- Directed by: Patrick Coyle
- Written by: Patrick Coyle
- Produced by: Katelyn Haugdahl
- Starring: Mark Benninghofen Emily Bridges Peter Christian Hansen Sara Marsh
- Release date: March 15, 2015;
- Running time: 92min
- Country: United States
- Language: English

= The Public Domain (film) =

The Public Domain is a 2015 drama film set in Minneapolis, Minnesota. The film follows characters whose lives were impacted by the collapse of the I-35W Mississippi River bridge on August 1, 2007. The story takes place seven years later. It is centered in a bar in a Polish neighborhood named The Public Domain. The time is around the feast of Saint Casimir (March 4.)

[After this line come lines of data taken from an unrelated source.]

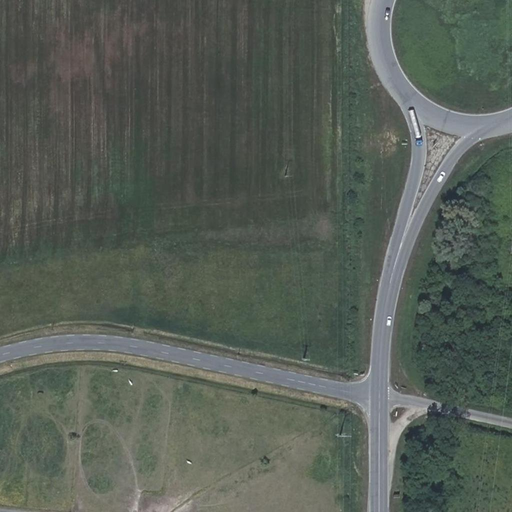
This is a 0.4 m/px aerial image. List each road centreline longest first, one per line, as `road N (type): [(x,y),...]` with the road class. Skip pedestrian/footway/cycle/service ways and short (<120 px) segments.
road 1 (residential): [(382,400),(149,350),(43,350),(0,362)]
road 2 (secondary): [(382,400),(384,329),(404,240)]
road 3 (secondary): [(404,240),(456,159),(495,125)]
road 4 (secondary): [(412,99),(420,165),(404,240)]
road 5 (residential): [(511,426),(382,400)]
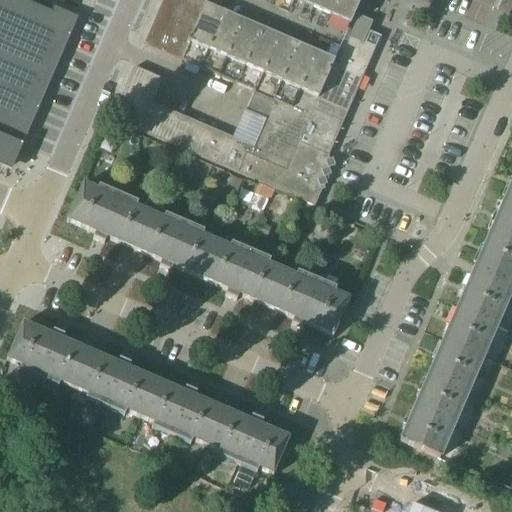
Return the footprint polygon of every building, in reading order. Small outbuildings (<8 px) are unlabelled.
[(16,0),(0,0),(0,167),(7,171),(64,41),(63,41),(71,23),(16,0)] [(134,69),(111,121),(259,185),(314,208),(325,182),(321,173),(327,171),(324,163),(329,162),(328,158),(379,39),(368,34),(357,37),(352,27),(353,24),(351,24),(360,0),(163,0),(143,47),(181,64),(182,63),(199,70),(218,78),(254,94),(245,114),(263,122),(252,148),(151,105),(161,81),(134,69)] [(511,183),(411,417),(400,444),(439,461),(511,291),(511,183)] [(104,246),(106,241),(133,252),(149,215),(136,210),(138,205),(98,188),(97,193),(82,186),(66,223),(95,236),(92,241),(104,246)] [(158,269),(170,274),(172,269),(199,281),(215,244),(202,238),(204,234),(165,217),(163,221),(149,215),(133,252),(161,264),(158,269)] [(236,303),(238,298),(266,310),(282,273),(268,267),(270,263),(231,246),(229,250),(215,244),(199,281),(227,293),(225,298),(236,303)] [(291,327),(302,331),(304,326),(333,339),(348,302),(334,295),(336,291),(297,274),(295,278),(282,273),(266,310),(293,321),(291,327)] [(19,373),(58,390),(60,385),(73,391),(89,354),(62,343),(64,337),(53,333),(51,338),(22,325),(6,362),(21,369),(19,373)] [(126,414),(133,417),(132,418),(139,420),(155,383),(128,371),(130,366),(119,361),(117,366),(89,354),(73,391),(87,397),(85,401),(124,418),(126,414)] [(151,430),(190,447),(192,442),(205,448),(221,411),(194,400),(196,395),(185,390),(183,395),(155,383),(139,420),(153,426),(151,430)] [(239,468),(237,474),(252,481),(255,475),(256,475),(258,471),(273,477),(288,440),(260,428),(263,423),(251,418),(249,423),(221,411),(205,448),(207,449),(205,454),(213,457),(214,452),(219,454),(217,458),(239,468)]
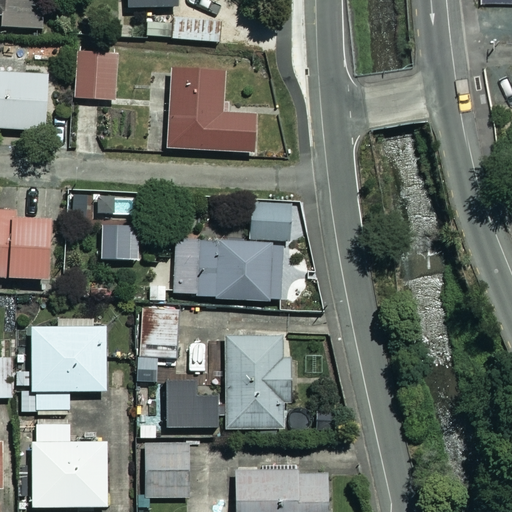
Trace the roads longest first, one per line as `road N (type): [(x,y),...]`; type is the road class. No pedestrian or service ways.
road 1 (residential): [(409,511),(348,238),(333,105)]
road 2 (residential): [(443,87),(465,194),(511,313)]
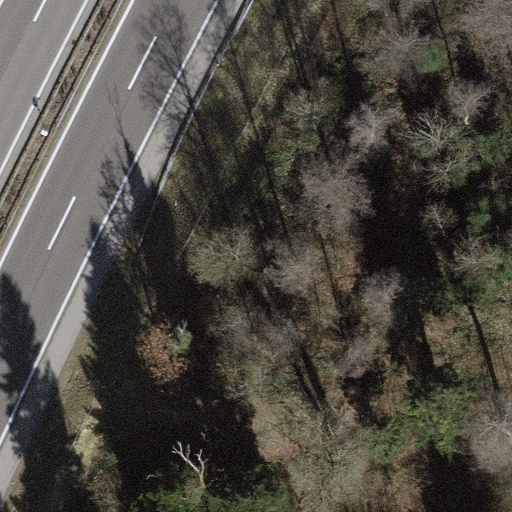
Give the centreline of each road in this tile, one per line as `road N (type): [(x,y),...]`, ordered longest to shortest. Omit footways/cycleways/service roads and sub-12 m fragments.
road 1 (motorway): [(0,360),(177,0)]
road 2 (track): [(511,355),(313,427),(292,470),(304,511)]
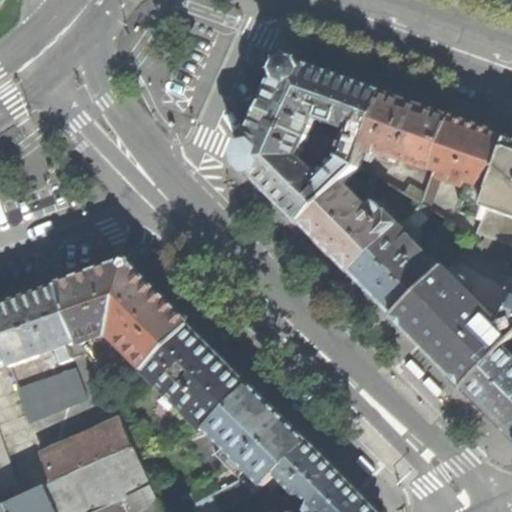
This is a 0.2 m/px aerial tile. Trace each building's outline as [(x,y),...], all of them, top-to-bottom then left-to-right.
[(285,61),(260,118),(309,140),(313,129),(317,120),(336,126),(339,124),(350,129),(344,147),(340,158),(359,167),(364,153),(385,96),(334,78),(285,61)] [(434,172),(452,119),(420,108),(385,96),(364,153),(379,157),(380,153),(434,172)] [(309,140),(260,118),(241,161),(270,190),(303,223),(342,185),(359,167),(340,158),(331,167),(330,167),(319,177),(301,158),(304,151),(309,140)] [(482,221),(511,140),(481,130),(452,119),(434,172),(446,175),(444,181),(470,189),(462,214),(482,221)] [(344,147),(313,129),(309,140),(340,158),(344,147)] [(304,151),(330,167),(331,167),(340,158),(309,140),(304,151)] [(511,140),(482,221),(478,234),(511,245),(511,140)] [(368,209),(342,185),(303,223),(328,248),(353,273),(400,226),(390,215),(389,216),(375,201),(368,209)] [(444,270),(400,226),(353,273),(371,292),(397,318),(444,270)] [(130,262),(61,286),(81,343),(108,334),(111,334),(118,338),(150,370),(194,326),(159,291),(130,262)] [(455,281),(444,270),(397,318),(430,351),(467,389),(505,351),(504,348),(511,339),(511,302),(501,326),(469,295),(472,291),(472,289),(472,286),(471,283),(468,280),(465,279),(463,278),(459,279),(455,281)] [(26,298),(0,306),(0,334),(10,362),(11,367),(58,351),(63,364),(88,355),(81,343),(61,286),(26,298)] [(221,354),(194,326),(150,370),(147,373),(158,385),(163,380),(198,415),(193,420),(204,431),(207,428),(252,385),(221,354)] [(0,367),(7,365),(9,362),(10,362),(0,334),(0,367)] [(511,355),(506,350),(505,351),(467,389),(498,420),(511,433),(511,355)] [(409,363),(406,366),(421,382),(427,376),(416,365),(412,361),(409,363)] [(77,370),(21,390),(32,422),(89,398),(77,370)] [(426,381),(423,384),(438,400),(444,394),(433,383),(429,379),(426,381)] [(281,414),(252,385),(207,428),(225,446),(244,465),(260,481),(266,487),(267,485),(278,475),(310,443),(281,414)] [(42,452),(53,484),(136,446),(127,427),(113,433),(108,423),(42,452)] [(0,433),(0,507),(23,499),(0,433)] [(326,460),(310,443),(278,475),(297,495),(300,495),(303,493),(312,503),(310,507),(329,493),(345,479),(326,460)] [(166,511),(136,446),(53,484),(48,487),(59,511),(166,511)] [(232,470),(244,465),(225,446),(216,454),(232,470)] [(374,474),(377,471),(362,455),(356,461),(367,473),(371,477),(374,474)] [(292,511),(289,505),(279,509),(280,511),(377,511),(365,498),(345,479),(329,493),(310,507),(308,511),(292,511)] [(218,511),(258,491),(266,487),(260,481),(250,485),(241,481),(195,505),(198,511),(218,511)] [(258,491),(266,511),(280,511),(279,509),(267,485),(266,487),(258,491)] [(0,511),(59,511),(48,487),(23,499),(0,507),(0,511)]
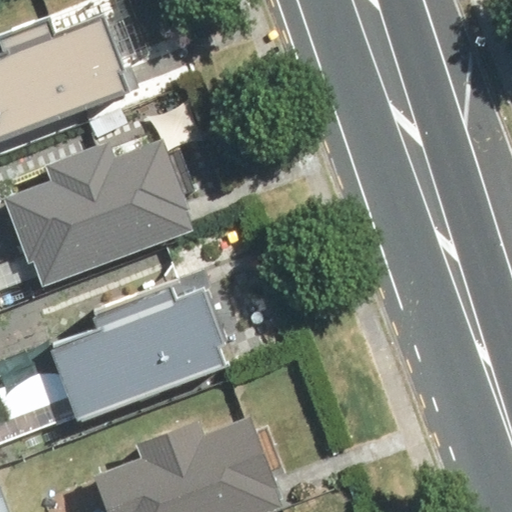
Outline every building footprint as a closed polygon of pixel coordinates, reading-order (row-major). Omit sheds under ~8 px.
[(0,149),(145,90),(118,25),(79,41),(67,10),(8,34),(18,59),(0,66),(0,149)] [(212,239),(173,140),(127,158),(121,143),(63,166),(68,179),(18,199),(58,300),(212,239)] [(83,400),(94,426),(249,363),(219,288),(185,302),(179,286),(105,316),(0,358),(0,363),(24,424),(83,400)] [(120,511),(282,511),(295,507),(264,424),(203,446),(198,431),(148,450),(153,462),(108,479),(120,511)] [(17,511),(0,465),(0,511),(17,511)]
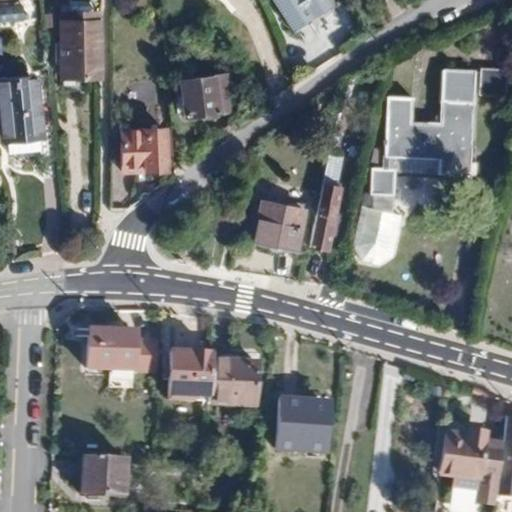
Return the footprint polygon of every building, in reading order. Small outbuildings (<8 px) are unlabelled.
[(348,0),(270,0),(291,34),(349,1),(348,0)] [(60,13),(60,22),(98,22),(98,13),(60,13)] [(47,27),(57,26),(56,14),(45,15),(47,27)] [(60,22),(61,78),(99,78),(98,22),(60,22)] [(478,95),(505,97),(507,69),(480,68),(478,95)] [(475,70),(442,69),(440,123),(410,122),(413,97),(386,96),(382,167),(370,167),(368,194),(364,193),(360,206),(361,207),(391,214),(392,195),(393,195),(394,173),(394,170),(397,170),(398,157),(438,159),(437,174),(450,174),(470,176),(475,70)] [(217,112),(231,111),(227,74),(180,80),(184,117),(217,112)] [(23,137),(39,136),(33,81),(0,84),(0,96),(4,139),(23,137)] [(154,171),(167,170),(165,129),(120,130),(121,167),(146,166),(146,171),(154,171)] [(328,155),(309,246),(318,248),(327,250),(340,187),(332,186),(339,157),(328,155)] [(394,173),(437,174),(438,159),(398,157),(397,170),(394,170),(394,173)] [(271,245),(295,251),(304,210),(261,201),(252,242),(271,245)] [(391,214),(361,207),(352,247),(361,261),(377,265),(392,255),(402,216),(391,214)] [(210,232),(221,234),(225,217),(214,215),(210,232)] [(221,234),(238,238),(242,221),(225,217),(221,234)] [(85,369),(156,372),(157,342),(134,341),(135,331),(87,329),(86,349),(85,369)] [(169,351),(167,395),(208,396),(210,361),(211,352),(188,351),(169,351)] [(237,362),(210,361),(208,396),(208,404),(254,405),(256,363),(237,362)] [(305,449),(324,451),(326,411),(309,410),(310,403),(298,402),(280,401),(277,447),(296,449),(296,454),(304,454),(305,449)] [(502,441),(494,505),(494,511),(511,511),(511,418),(505,418),(502,441)] [(445,428),(444,438),(466,441),(468,431),(445,428)] [(494,505),(502,441),(485,439),(485,433),(476,432),(468,431),(466,441),(444,438),(439,472),(454,474),(451,493),(476,497),(475,503),(494,505)] [(124,495),(126,458),(80,456),(80,472),(79,493),(124,495)]
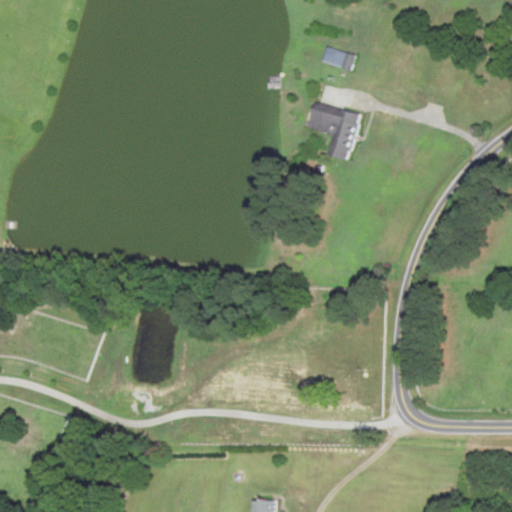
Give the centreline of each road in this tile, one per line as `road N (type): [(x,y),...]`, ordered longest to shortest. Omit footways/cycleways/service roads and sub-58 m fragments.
road 1 (residential): [(411,428),(133,425),(90,418),(0,377)]
road 2 (residential): [(411,428),(411,273),(443,203),(511,135)]
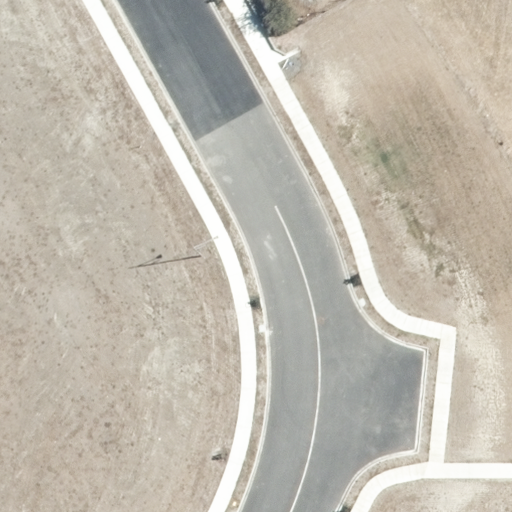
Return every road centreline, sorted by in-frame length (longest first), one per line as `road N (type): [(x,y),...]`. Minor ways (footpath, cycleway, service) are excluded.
road 1 (residential): [(315,390),(315,341),(292,247),(163,0)]
road 2 (residential): [(287,511),(315,390)]
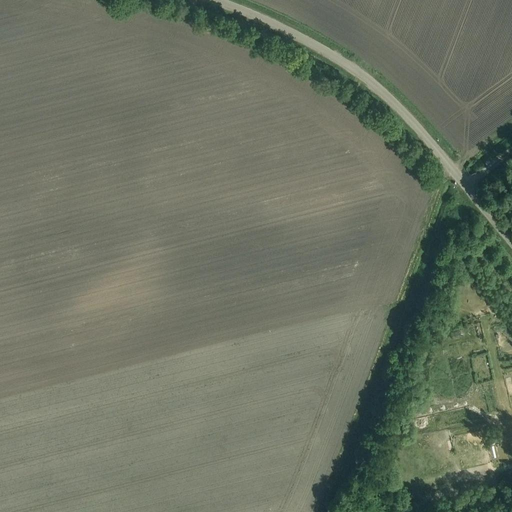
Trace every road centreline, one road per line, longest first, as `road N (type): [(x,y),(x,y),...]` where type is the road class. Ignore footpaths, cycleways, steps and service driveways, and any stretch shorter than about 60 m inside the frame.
road 1 (track): [(322,511),(439,183),(511,128)]
road 2 (unclassified): [(209,0),(251,14),(357,73),(419,129),(511,242)]
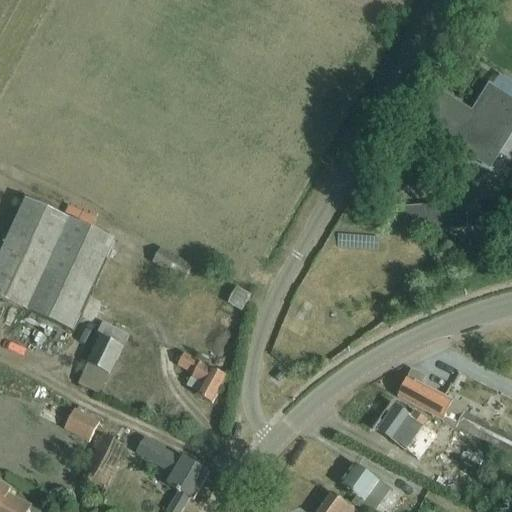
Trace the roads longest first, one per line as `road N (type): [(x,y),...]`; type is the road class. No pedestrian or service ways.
road 1 (unclassified): [(271,443),(248,401),(264,321),(445,0)]
road 2 (tertiary): [(271,443),(308,405),(383,353),(511,303)]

The film was shot on location in Minneapolis and St. Paul. Budget came from the Minnesota Arts and Cultural Heritage Fund, through a reimbursement program administered by the Minnesota Film & TV board Independent Filmmaker Project Minnesota. To qualify, films have to be set in the state and/or have a strong Minnesota focus.

==Reception==
The film had its official debut at the Lagoon Theater in the Uptown neighborhood of Minneapolis on Friday, March 27, 2015. Colin Covert of the Star Tribune gave it 3 out of 4 stars, stating "[Coyle] has given us a well-crafted small budget indie touching some painful, funny truths."